After the above modifications, "IO finished" can be output approximately one second later.

Asynchronous I/O

Coroutines often use asynchronous I/O. If traditional synchronous I/O is used, the worker thread will block on the I/O and be unable to execute other coroutines. But if asynchronous I/O is used, the coroutine can suspend when the I/O starts, and the worker thread can switch to other coroutines. After the I/O ends, the suspended coroutine will enter a ready state and can be executed by the worker thread.

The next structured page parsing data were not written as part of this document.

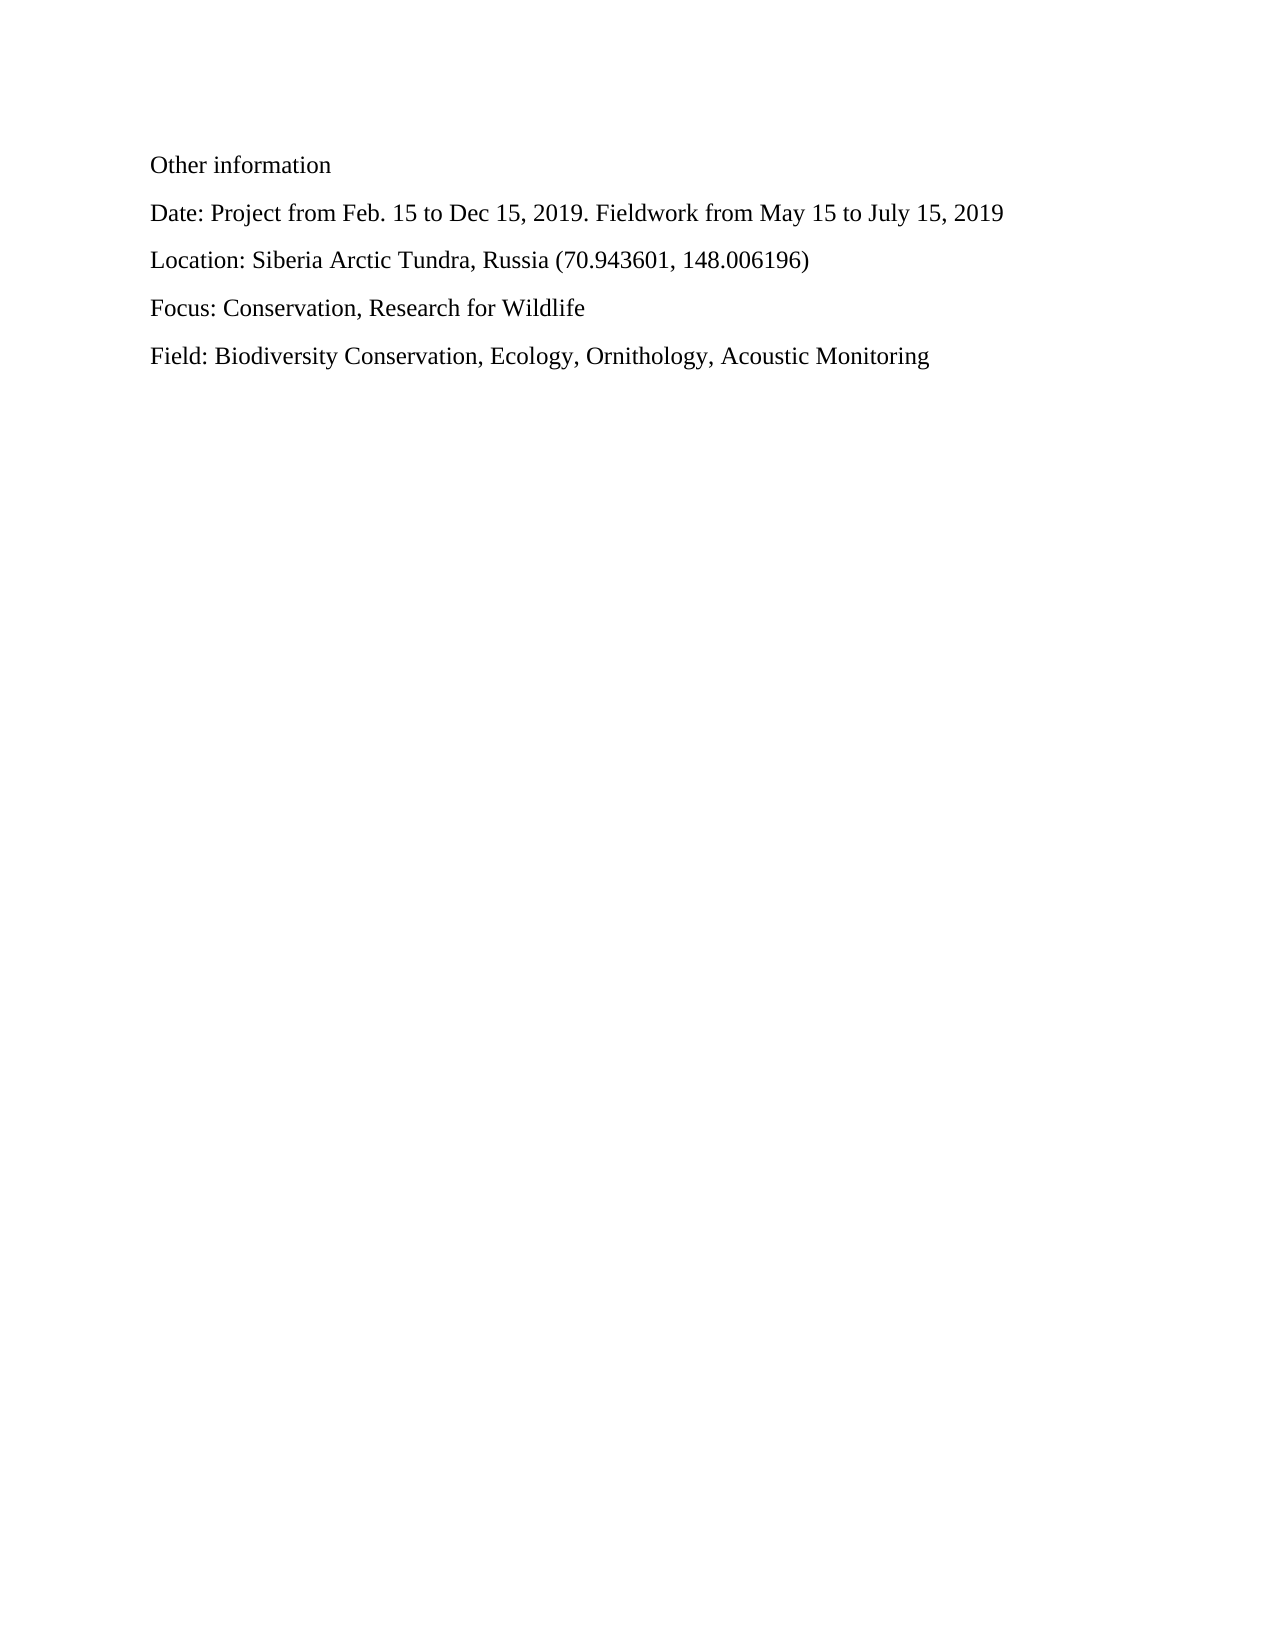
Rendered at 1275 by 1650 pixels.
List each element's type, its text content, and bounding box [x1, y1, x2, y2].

text Focus: Conservation, Research for Wildlife [150, 293, 1125, 322]
text Field: Biodiversity Conservation, Ecology, Ornithology, Acoustic Monitoring [150, 341, 1125, 369]
text Location: Siberia Arctic Tundra, Russia (70.943601, 148.006196) [150, 245, 1125, 274]
text Date: Project from Feb. 15 to Dec 15, 2019. Fieldwork from May 15 to July 15, 2019 [150, 198, 1125, 226]
text Other information [150, 150, 1125, 179]
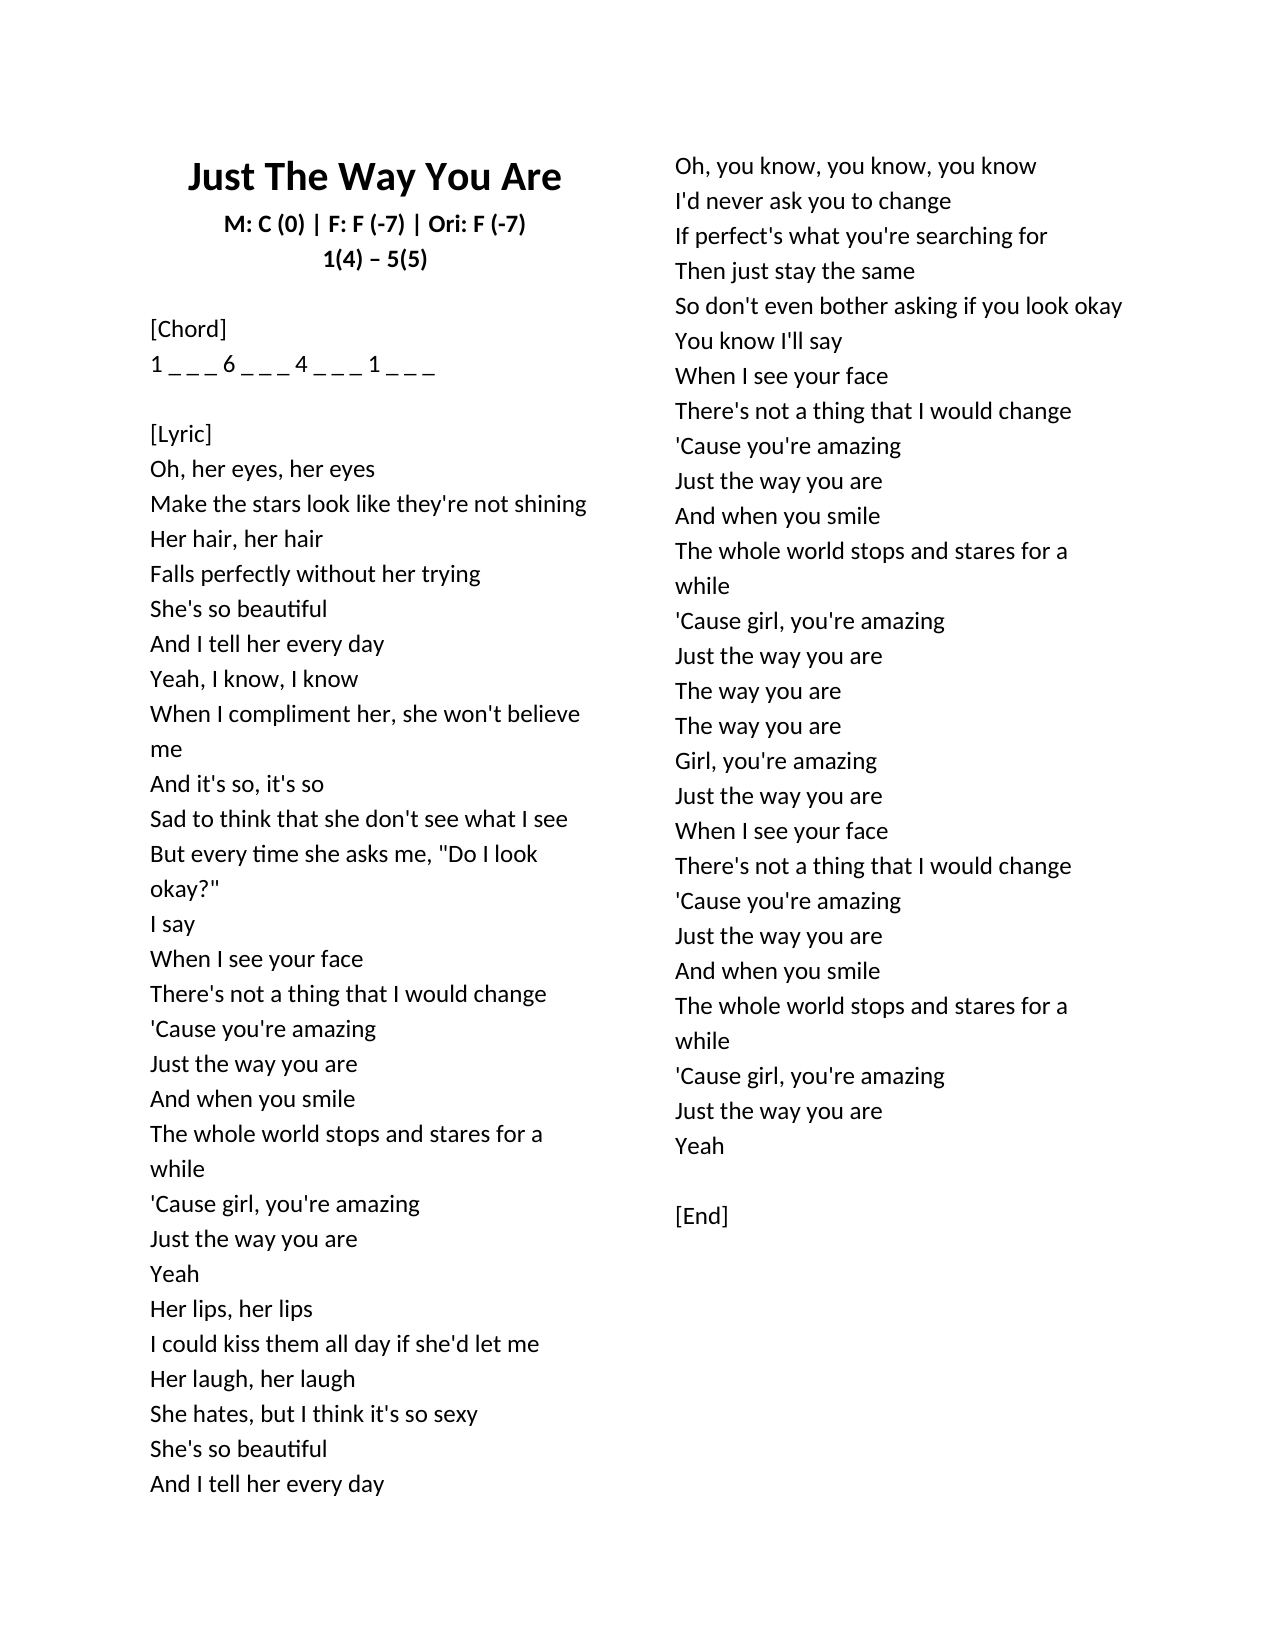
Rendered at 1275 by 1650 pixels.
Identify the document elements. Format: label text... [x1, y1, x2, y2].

text Sad to think that she don't see what I see [150, 803, 600, 834]
text Just the way you are [675, 640, 1125, 671]
text Her laugh, her laugh [150, 1363, 600, 1394]
text And when you smile [150, 1083, 600, 1114]
text And I tell her every day [150, 1468, 600, 1499]
text M: C (0) | F: F (-7) | Ori: F (-7) [150, 208, 600, 239]
text The way you are [675, 675, 1125, 706]
text 'Cause girl, you're amazing [675, 1060, 1125, 1091]
text If perfect's what you're searching for [675, 220, 1125, 251]
text 1 _ _ _ 6 _ _ _ 4 _ _ _ 1 _ _ _ [150, 348, 600, 379]
text The way you are [675, 710, 1125, 741]
text 'Cause you're amazing [675, 430, 1125, 461]
text Girl, you're amazing [675, 745, 1125, 776]
text And when you smile [675, 500, 1125, 531]
text But every time she asks me, "Do I look okay?" [150, 838, 600, 904]
text Just The Way You Are [150, 150, 600, 201]
text She's so beautiful [150, 1433, 600, 1464]
text Yeah [675, 1130, 1125, 1161]
text Her lips, her lips [150, 1293, 600, 1324]
text There's not a thing that I would change [150, 978, 600, 1009]
text [Chord] [150, 313, 600, 344]
text 'Cause you're amazing [150, 1013, 600, 1044]
text Falls perfectly without her trying [150, 558, 600, 589]
text The whole world stops and stares for a while [675, 535, 1125, 601]
text She hates, but I think it's so sexy [150, 1398, 600, 1429]
text When I compliment her, she won't believe me [150, 698, 600, 764]
text 'Cause you're amazing [675, 885, 1125, 916]
text There's not a thing that I would change [675, 850, 1125, 881]
text And I tell her every day [150, 628, 600, 659]
text Just the way you are [150, 1223, 600, 1254]
text Just the way you are [675, 465, 1125, 496]
text She's so beautiful [150, 593, 600, 624]
text Just the way you are [150, 1048, 600, 1079]
text 1(4) – 5(5) [150, 243, 600, 274]
text The whole world stops and stares for a while [675, 990, 1125, 1056]
text When I see your face [675, 360, 1125, 391]
text Her hair, her hair [150, 523, 600, 554]
text You know I'll say [675, 325, 1125, 356]
text When I see your face [150, 943, 600, 974]
text The whole world stops and stares for a while [150, 1118, 600, 1184]
text There's not a thing that I would change [675, 395, 1125, 426]
text When I see your face [675, 815, 1125, 846]
text 'Cause girl, you're amazing [675, 605, 1125, 636]
text [Lyric] [150, 418, 600, 449]
text Just the way you are [675, 1095, 1125, 1126]
text Just the way you are [675, 920, 1125, 951]
text [End] [675, 1200, 1125, 1231]
text Oh, her eyes, her eyes [150, 453, 600, 484]
text Yeah, I know, I know [150, 663, 600, 694]
text Then just stay the same [675, 255, 1125, 286]
text Just the way you are [675, 780, 1125, 811]
text And when you smile [675, 955, 1125, 986]
text I could kiss them all day if she'd let me [150, 1328, 600, 1359]
text 'Cause girl, you're amazing [150, 1188, 600, 1219]
text Make the stars look like they're not shining [150, 488, 600, 519]
text Oh, you know, you know, you know [675, 150, 1125, 181]
text I'd never ask you to change [675, 185, 1125, 216]
text Yeah [150, 1258, 600, 1289]
text So don't even bother asking if you look okay [675, 290, 1125, 321]
text And it's so, it's so [150, 768, 600, 799]
text I say [150, 908, 600, 939]
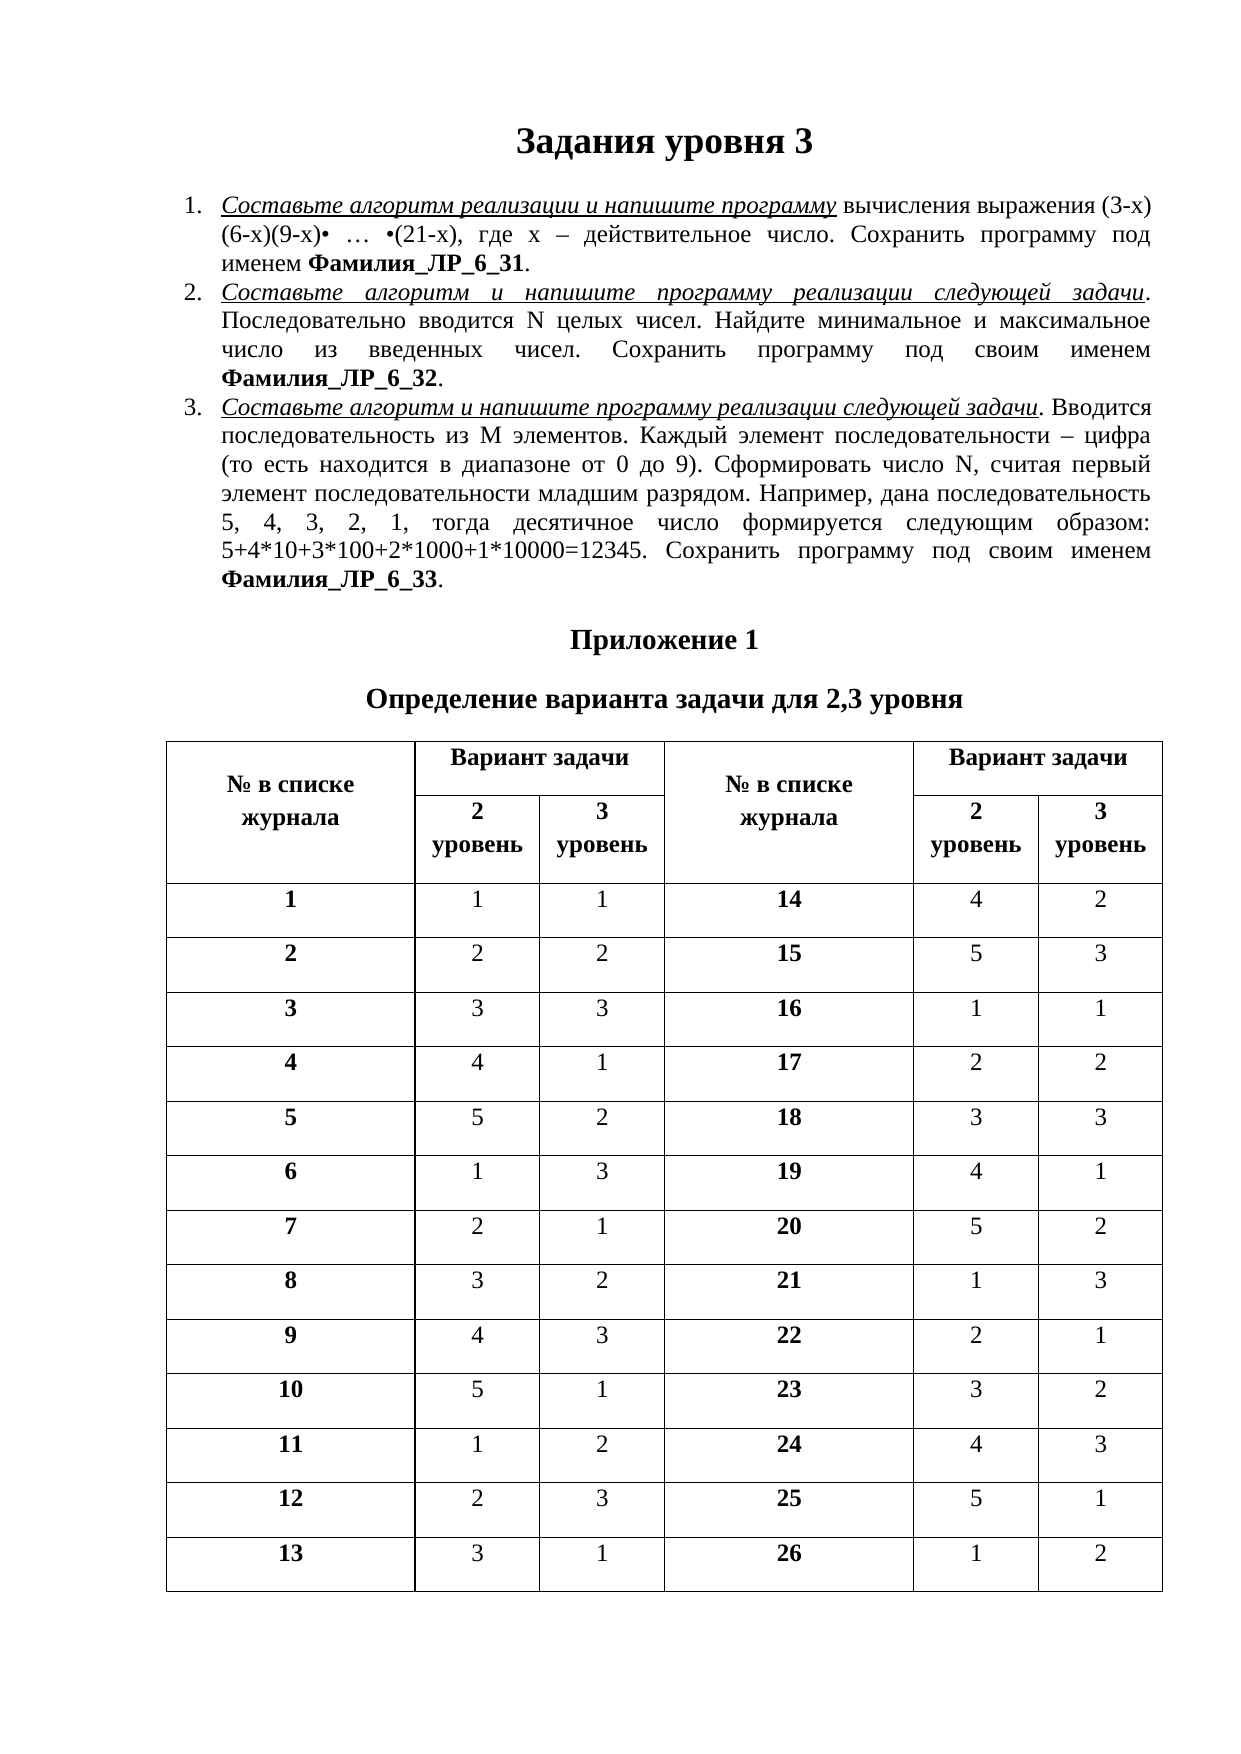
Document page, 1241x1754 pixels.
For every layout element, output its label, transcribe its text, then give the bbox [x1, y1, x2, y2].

table_cell 2 уровень [914, 796, 1038, 883]
table_cell 19 [665, 1156, 913, 1210]
table_header Вариант задачи [416, 742, 664, 795]
table_cell 2 [540, 1102, 664, 1155]
table_cell 1 [1039, 1320, 1162, 1373]
table_cell 9 [167, 1320, 414, 1373]
table_cell 5 [914, 1211, 1038, 1264]
table_cell 2 [416, 938, 539, 992]
table_cell 4 [167, 1047, 414, 1101]
table_cell 4 [914, 1429, 1038, 1482]
table_cell 1 [540, 884, 664, 937]
table_header № в списке журнала [167, 742, 414, 883]
table_cell 3 [914, 1102, 1038, 1155]
table_cell 2 уровень [416, 796, 539, 883]
list Составьте алгоритм реализации и напишите программу вычисления выражения (3-x)(6-x)(9-x)• … •(21-x), где x – действительное число. Сохранить программу под именем Фамилия_ЛР_6_31. [183, 190, 1152, 277]
table_cell 1 [540, 1047, 664, 1101]
table_cell 8 [167, 1265, 414, 1319]
table_cell 4 [914, 1156, 1038, 1210]
table_cell 2 [914, 1047, 1038, 1101]
table_cell 5 [416, 1102, 539, 1155]
table_cell 2 [1039, 884, 1162, 937]
table_cell 20 [665, 1211, 913, 1264]
table_cell 1 [416, 1156, 539, 1210]
table_cell 3 уровень [540, 796, 664, 883]
table_cell 2 [1039, 1211, 1162, 1264]
table_cell 2 [416, 1211, 539, 1264]
table_cell 3 [1039, 938, 1162, 992]
table_cell 25 [665, 1483, 913, 1537]
table_cell 4 [914, 884, 1038, 937]
text Приложение 1 [177, 622, 1152, 656]
table_cell 12 [167, 1483, 414, 1537]
table_cell 3 [540, 1156, 664, 1210]
table_cell 11 [167, 1429, 414, 1482]
table_cell 1 [1039, 1483, 1162, 1537]
table_cell 1 [540, 1374, 664, 1428]
table_cell 14 [665, 884, 913, 937]
table_cell 15 [665, 938, 913, 992]
table_cell 1 [1039, 1156, 1162, 1210]
table_cell 3 [167, 993, 414, 1046]
table_cell 21 [665, 1265, 913, 1319]
table_cell 3 [416, 1538, 539, 1591]
table_cell 3 [540, 993, 664, 1046]
table_cell 1 [540, 1538, 664, 1591]
table_cell 1 [914, 1538, 1038, 1591]
table_cell 17 [665, 1047, 913, 1101]
table_cell 1 [416, 1429, 539, 1482]
table_cell 5 [914, 1483, 1038, 1537]
table_cell 1 [1039, 993, 1162, 1046]
table_cell 5 [914, 938, 1038, 992]
table_cell 2 [914, 1320, 1038, 1373]
table_cell 3 [1039, 1265, 1162, 1319]
list Составьте алгоритм и напишите программу реализации следующей задачи. Вводится последовательность из M элементов. Каждый элемент последовательности – цифра (то есть находится в диапазоне от 0 до 9). Сформировать число N, считая первый элемент последовательности младшим разрядом. Например, дана последовательность 5, 4, 3, 2, 1, тогда десятичное число формируется следующим образом: 5+4*10+3*100+2*1000+1*10000=12345. Сохранить программу под своим именем Фамилия_ЛР_6_33. [183, 392, 1152, 593]
table_cell 13 [167, 1538, 414, 1591]
table_cell 3 [540, 1483, 664, 1537]
table_cell 1 [914, 1265, 1038, 1319]
table_cell 2 [167, 938, 414, 992]
table_cell 2 [540, 938, 664, 992]
text Задания уровня 3 [177, 118, 1152, 161]
table_cell 23 [665, 1374, 913, 1428]
text Определение варианта задачи для 2,3 уровня [177, 681, 1152, 715]
table_cell 3 уровень [1039, 796, 1162, 883]
table_cell 1 [914, 993, 1038, 1046]
table_cell 10 [167, 1374, 414, 1428]
table_cell 3 [1039, 1429, 1162, 1482]
table_cell 2 [1039, 1047, 1162, 1101]
table_cell 26 [665, 1538, 913, 1591]
table_cell 4 [416, 1047, 539, 1101]
table_cell 3 [1039, 1102, 1162, 1155]
table_cell 1 [416, 884, 539, 937]
table_cell 2 [540, 1429, 664, 1482]
table_cell 5 [416, 1374, 539, 1428]
table_cell 18 [665, 1102, 913, 1155]
table_cell 7 [167, 1211, 414, 1264]
table_cell 2 [540, 1265, 664, 1319]
table_cell 2 [1039, 1538, 1162, 1591]
table_cell 5 [167, 1102, 414, 1155]
table_cell 3 [416, 993, 539, 1046]
table_cell 4 [416, 1320, 539, 1373]
table_cell 6 [167, 1156, 414, 1210]
table_cell 1 [540, 1211, 664, 1264]
table_cell 3 [540, 1320, 664, 1373]
table_header № в списке журнала [665, 742, 913, 883]
list Составьте алгоритм и напишите программу реализации следующей задачи. Последовательно вводится N целых чисел. Найдите минимальное и максимальное число из введенных чисел. Сохранить программу под своим именем Фамилия_ЛР_6_32. [183, 277, 1152, 392]
table_header Вариант задачи [914, 742, 1162, 795]
table_cell 16 [665, 993, 913, 1046]
table_cell 2 [416, 1483, 539, 1537]
table_cell 1 [167, 884, 414, 937]
table_cell 24 [665, 1429, 913, 1482]
table_cell 22 [665, 1320, 913, 1373]
table_cell 3 [416, 1265, 539, 1319]
table_cell 3 [914, 1374, 1038, 1428]
table_cell 2 [1039, 1374, 1162, 1428]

If you need to perform IO-related operations for which there is no suitable asynchronous implementation, a common workaround is to use a dedicated blocking IO thread pool to execute functions that involve blocking IO. This allows the coroutine itself to pause, and the coroutine's worker thread can switch to other coroutines. However, the concurrency of blocking IO will still be limited by the number of threads in the blocking IO thread pool, so using asynchronous IO should be the preferred approach. Rust's tokio with spawn_blocking and Kotlin coroutine's Dispatchers.IO are designed to implement this strategy.

Summary

This blog explains the concepts related to concurrent programming, including coroutines and async/await. It shows the benefits of coroutines in managing concurrent tasks and details stackful and stackless coroutines. It explores further how async/await and yield, derived from coroutines, work. The article then stresses the necessity of suspending coroutines in concurrent situations. Through JavaScript examples, it shows potential issues and advises incorporating an 'await' in CPU-heavy tasks to facilitate other tasks such as I/O operations.

Here are the key points:

  1. Coroutines provide a cost-effective method for managing concurrent tasks by allowing code execution to be suspended and resumed.
  2. Asynchronous I/O and coroutines combine to prevent worker thread blockage.
  3. Stackful coroutines can suspend at any time, while stackless coroutines are implemented as state machines.
  4. Async/await and yield mechanisms, implemented in many languages, are based on stackless coroutines.
  5. In concurrent scenarios, coroutines need to actively suspend to allow worker thread switching.
  6. The insertion of await within a coroutine can enable the worker thread to switch to another coroutine.